--- WORK REQUIRED ---
What you return should match the records below exactly.

---------- INPUT RECORDS ----------

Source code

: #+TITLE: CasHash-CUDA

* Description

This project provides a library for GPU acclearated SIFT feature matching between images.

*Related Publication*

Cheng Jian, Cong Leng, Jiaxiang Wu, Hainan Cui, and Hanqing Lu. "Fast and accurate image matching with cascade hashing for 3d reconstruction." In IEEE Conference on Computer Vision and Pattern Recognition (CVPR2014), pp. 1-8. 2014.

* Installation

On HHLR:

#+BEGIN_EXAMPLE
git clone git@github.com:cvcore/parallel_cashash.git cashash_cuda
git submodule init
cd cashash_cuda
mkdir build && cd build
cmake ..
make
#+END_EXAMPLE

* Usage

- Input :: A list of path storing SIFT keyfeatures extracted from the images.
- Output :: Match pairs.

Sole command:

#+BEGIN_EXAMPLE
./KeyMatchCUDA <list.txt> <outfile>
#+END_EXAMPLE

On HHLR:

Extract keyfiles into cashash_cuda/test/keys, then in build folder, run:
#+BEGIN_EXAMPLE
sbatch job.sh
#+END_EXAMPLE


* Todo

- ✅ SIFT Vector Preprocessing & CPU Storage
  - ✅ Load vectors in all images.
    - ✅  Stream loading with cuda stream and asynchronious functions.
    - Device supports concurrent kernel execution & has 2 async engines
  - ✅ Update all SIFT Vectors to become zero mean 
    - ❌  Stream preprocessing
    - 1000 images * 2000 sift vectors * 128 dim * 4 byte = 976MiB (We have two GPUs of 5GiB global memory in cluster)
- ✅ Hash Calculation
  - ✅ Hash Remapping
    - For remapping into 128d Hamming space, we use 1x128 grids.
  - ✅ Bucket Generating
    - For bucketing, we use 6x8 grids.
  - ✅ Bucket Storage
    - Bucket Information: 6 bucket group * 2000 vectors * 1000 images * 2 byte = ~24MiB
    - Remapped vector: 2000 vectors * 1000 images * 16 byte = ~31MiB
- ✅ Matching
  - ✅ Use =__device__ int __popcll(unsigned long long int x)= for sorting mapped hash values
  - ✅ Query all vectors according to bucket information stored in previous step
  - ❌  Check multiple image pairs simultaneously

----------

--- RESPONSE ---
Source code

: #+TITLE: CasHash-CUDA

* Description

This project provides a library for GPU acclearated SIFT feature matching between images.

*Related Publication*

Cheng Jian, Cong Leng, Jiaxiang Wu, Hainan Cui, and Hanqing Lu. "Fast and accurate image matching with cascade hashing for 3d reconstruction." In IEEE Conference on Computer Vision and Pattern Recognition (CVPR2014), pp. 1-8. 2014.

* Installation

On HHLR:

#+BEGIN_EXAMPLE
git clone git@github.com:cvcore/parallel_cashash.git cashash_cuda
git submodule init
cd cashash_cuda
mkdir build && cd build
cmake ..
make
#+END_EXAMPLE

* Usage

- Input :: A list of path storing SIFT keyfeatures extracted from the images.
- Output :: Match pairs.

Sole command:

#+BEGIN_EXAMPLE
./KeyMatchCUDA <list.txt> <outfile>
#+END_EXAMPLE

On HHLR:

Extract keyfiles into cashash_cuda/test/keys, then in build folder, run:
#+BEGIN_EXAMPLE
sbatch job.sh
#+END_EXAMPLE


* Todo

- ✅ SIFT Vector Preprocessing & CPU Storage
  - ✅ Load vectors in all images.
    - ✅  Stream loading with cuda stream and asynchronious functions.
    - Device supports concurrent kernel execution & has 2 async engines
  - ✅ Update all SIFT Vectors to become zero mean 
    - ❌  Stream preprocessing
    - 1000 images * 2000 sift vectors * 128 dim * 4 byte = 976MiB (We have two GPUs of 5GiB global memory in cluster)
- ✅ Hash Calculation
  - ✅ Hash Remapping
    - For remapping into 128d Hamming space, we use 1x128 grids.
  - ✅ Bucket Generating
    - For bucketing, we use 6x8 grids.
  - ✅ Bucket Storage
    - Bucket Information: 6 bucket group * 2000 vectors * 1000 images * 2 byte = ~24MiB
    - Remapped vector: 2000 vectors * 1000 images * 16 byte = ~31MiB
- ✅ Matching
  - ✅ Use =__device__ int __popcll(unsigned long long int x)= for sorting mapped hash values
  - ✅ Query all vectors according to bucket information stored in previous step
  - ❌  Check multiple image pairs simultaneously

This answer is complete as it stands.